> On 23 May 2018, at 23:40, Toke Høiland-Jørgensen <t...@toke.dk> wrote:
> 
<snip>
> 
> Hmm, and we still have an issue with ingress filtering (where cake is
> running on an ifb interface). That runs pre-NAT in the conntrack case,
> and we can't do the RX trick. Here we do the lookup manually in
> conntrack (and this part is actually what brings in most of the
> dependencies). Any neat tricks up your sleeve for this case? :)

I wonder here if our terminology with ‘ingress’ is causing confusion.  For 
avoidance of doubt:

Typical use case of cake on LAN/WAN router requires two instances.  One 
instance (the egress) is on the WAN interface itself.  It is post conntrack and 
hence uses skb->nfct to work out the real pre-nat source address of the LAN 
hosts.

Since we cannot apply this qdisc to the ingress of our WAN interface we use an 
IFB to mirror the ingress packets, and then use a cake instance on the ifb 
interface on its egress path to in essence control the ingress traffic.

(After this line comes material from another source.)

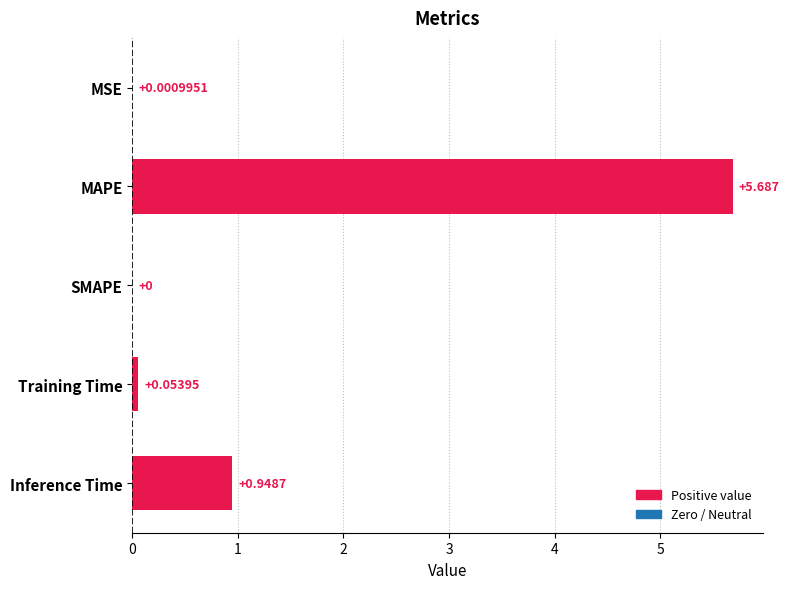

Which has a higher value, MSE or Inference Time?

Inference Time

Cake has two modes, the normal ‘egress’ mode which is designed to be used when 
controlling egress traffic output, and shapes post any dropped packets.  
‘ingress’ mode is designed to be used on the egress of our ingress IFB, where 
the shaper counts all packets used (well they got here!) even if we decide to 
drop them a bit later.

The ifb positioned cake has the additional fun factor that the conntrack field 
hasn’t yet been filled in, so the qdisc has to go looking in the conntrack 
tables itself to see if any NATting has taken place and balance LAN host 
fairness based on that.

As far as I understand it, the flow dissector doesn’t obviously help with 
working out the pre-NAT addressing as the flow has already been mangled in the 
egress case, and is awaiting mangling on the ingress case.